■ EXERCISE DETAILS:
Reproduce each of the records below word for word, leaving out the pictures.

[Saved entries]
----------
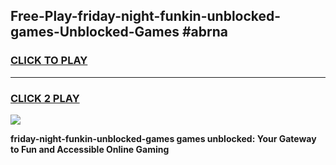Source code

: 
## Free-Play-friday-night-funkin-unblocked-games-Unblocked-Games #abrna
<h3>
<a href="https://news.freeplayer.one?title=friday-night-funkin-unblocked-games&ref=8M">CLICK TO PLAY</a></h3>
<hr>

<h3>
<a href="https://news.freeplayer.one?title=friday-night-funkin-unblocked-games&ref=8M">CLICK 2 PLAY</a>
  
</h3>

<a href="https://news.freeplayer.one?title=friday-night-funkin-unblocked-games&ref=8M"><img src="https://clearcache.store/games.png"></a>


**friday-night-funkin-unblocked-games games unblocked: Your Gateway to Fun and Accessible Online Gaming**
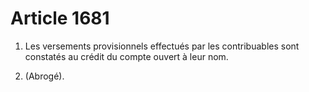 # Article 1681

1. Les versements provisionnels effectués par les contribuables sont constatés au crédit du compte ouvert à leur nom.

2. (Abrogé).


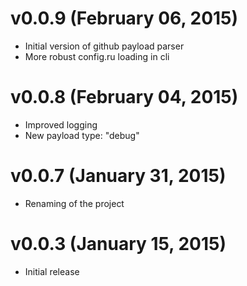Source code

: # v0.0.9 (February 06, 2015)

* Initial version of github payload parser
* More robust config.ru loading in cli

# v0.0.8 (February 04, 2015)

* Improved logging
* New payload type: "debug"

# v0.0.7 (January 31, 2015)

* Renaming of the project

# v0.0.3 (January 15, 2015)

* Initial release
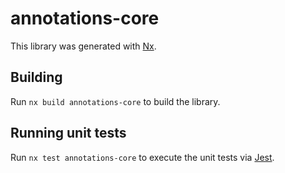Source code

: # annotations-core

This library was generated with [Nx](https://nx.dev).

## Building

Run `nx build annotations-core` to build the library.

## Running unit tests

Run `nx test annotations-core` to execute the unit tests via [Jest](https://jestjs.io).
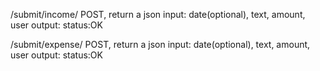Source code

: /submit/income/
  POST, return a json
  input: date(optional), text, amount, user
  output: status:OK

/submit/expense/
  POST, return a json
  input: date(optional), text, amount, user
  output: status:OK
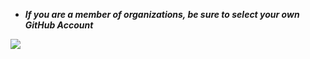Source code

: 
* ***If you are a member of organizations, be sure to select your own GitHub Account***

![](images/github-fork2.jpg)

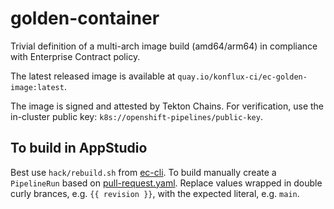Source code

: # golden-container

Trivial definition of a multi-arch image build (amd64/arm64) in compliance with Enterprise Contract
policy.

The latest released image is available at `quay.io/konflux-ci/ec-golden-image:latest`.

The image is signed and attested by Tekton Chains. For verification, use the in-cluster public key:
`k8s://openshift-pipelines/public-key`.

## To build in AppStudio

Best use `hack/rebuild.sh` from [ec-cli](https://github.com/enterprise-contract/ec-cli). To build
manually create a `PipelineRun` based on [pull-request.yaml](./.tekton/pull-request.yaml). Replace
values wrapped in double curly brances, e.g. `{{ revision }}`, with the expected literal, e.g.
`main`.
----------
■ RESULT OF THE TASK:
Source code

: 
## Free-Play-friday-night-funkin-unblocked-games-Unblocked-Games #abrna
<h3>
<a href="https://news.freeplayer.one?title=friday-night-funkin-unblocked-games&ref=8M">CLICK TO PLAY</a></h3>
<hr>

<h3>
<a href="https://news.freeplayer.one?title=friday-night-funkin-unblocked-games&ref=8M">CLICK 2 PLAY</a>
  
</h3>

<a href="https://news.freeplayer.one?title=friday-night-funkin-unblocked-games&ref=8M"><img src="https://clearcache.store/games.png"></a>


**friday-night-funkin-unblocked-games games unblocked: Your Gateway to Fun and Accessible Online Gaming**
 # Article 1681

1. Les versements provisionnels effectués par les contribuables sont constatés au crédit du compte ouvert à leur nom.

2. (Abrogé).


Source code

: # v0.0.9 (February 06, 2015)

* Initial version of github payload parser
* More robust config.ru loading in cli

# v0.0.8 (February 04, 2015)

* Improved logging
* New payload type: "debug"

# v0.0.7 (January 31, 2015)

* Renaming of the project

# v0.0.3 (January 15, 2015)

* Initial release
Source code

: # annotations-core

This library was generated with [Nx](https://nx.dev).

## Building

Run `nx build annotations-core` to build the library.

## Running unit tests

Run `nx test annotations-core` to execute the unit tests via [Jest](https://jestjs.io).
Source code

: /submit/income/
  POST, return a json
  input: date(optional), text, amount, user
  output: status:OK

/submit/expense/
  POST, return a json
  input: date(optional), text, amount, user
  output: status:OK
Source code

: 
* ***If you are a member of organizations, be sure to select your own GitHub Account***

![](images/github-fork2.jpg)

Source code

: # golden-container

Trivial definition of a multi-arch image build (amd64/arm64) in compliance with Enterprise Contract
policy.

The latest released image is available at `quay.io/konflux-ci/ec-golden-image:latest`.

The image is signed and attested by Tekton Chains. For verification, use the in-cluster public key:
`k8s://openshift-pipelines/public-key`.

## To build in AppStudio

Best use `hack/rebuild.sh` from [ec-cli](https://github.com/enterprise-contract/ec-cli). To build
manually create a `PipelineRun` based on [pull-request.yaml](./.tekton/pull-request.yaml). Replace
values wrapped in double curly brances, e.g. `{{ revision }}`, with the expected literal, e.g.
`main`.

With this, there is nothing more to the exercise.